Among the dialects of Maldivian language, the Mahl dialect (Maliku bas) has something extra in the writing system. Like the communities speaking other dialects, among the speakers of this dialect too the Thaana alphabet is used in common for writing. However, it was secession of Minicoy from Maldivian rule and affiliating with India which have resulted in the importation of some additional features to the dialect as well as writing system of the Minicoyans.

In 1950s, the Indian government forbade direct travel between Maldivians from the heartland of Maldivian language and Minicoyans. As a result, the group of Maldivians living in Minicoy were isolated from their Maldivian counterparts, thus being presented before all dangers of an acculturation process. It was this point which marked the origin of the Mahl writing systems. From 1950s onward Devanagari script got adopted in writing Mahl. Due to owing to lack of contact during an era of modernization efforts in the Maldivian language during the time of Mohamed Amin Didi and afterwards, 'Malikuthaana' emerged as a distinct form of the Thaana script. Thus it was the start of the Post-Maldivian era in Minicoy which originated the Mahl writing system.

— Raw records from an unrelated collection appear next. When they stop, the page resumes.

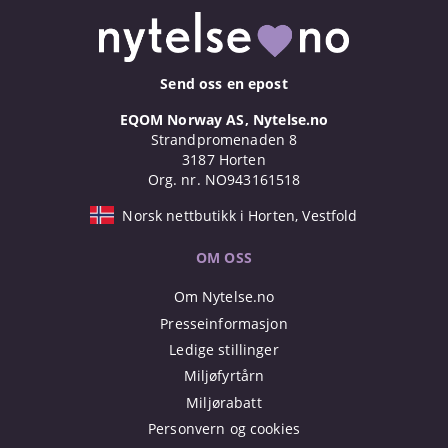
Send oss en epost
EQOM Norway AS, Nytelse.no
Strandpromenaden 8
3187 Horten
Org. nr. NO943161518
Norsk nettbutikk i Horten, Vestfold
OM OSS
Om Nytelse.no
Presseinformasjon
Ledige stillinger
Miljøfyrtårn
Miljørabatt
Personvern og cookies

Today, being united with the Maldivians by means of technological advancements as well as some other reasons the usage of the 'Malikuthaana' has become extinct and it is once again the standard Thaana alphabets which is being used in place of 'Malikuthaana' in the Mahl writing system.

Devanagari script for Mahl 
Though Mahl is written with Thaana alphabet, around the 1950s a Devanagari script was modified to write Mahl Language.

Unicode support for Thaana characters
Thaana occupies Unicode codepoints 1920-1983 (hexadecimal 0780-07BF).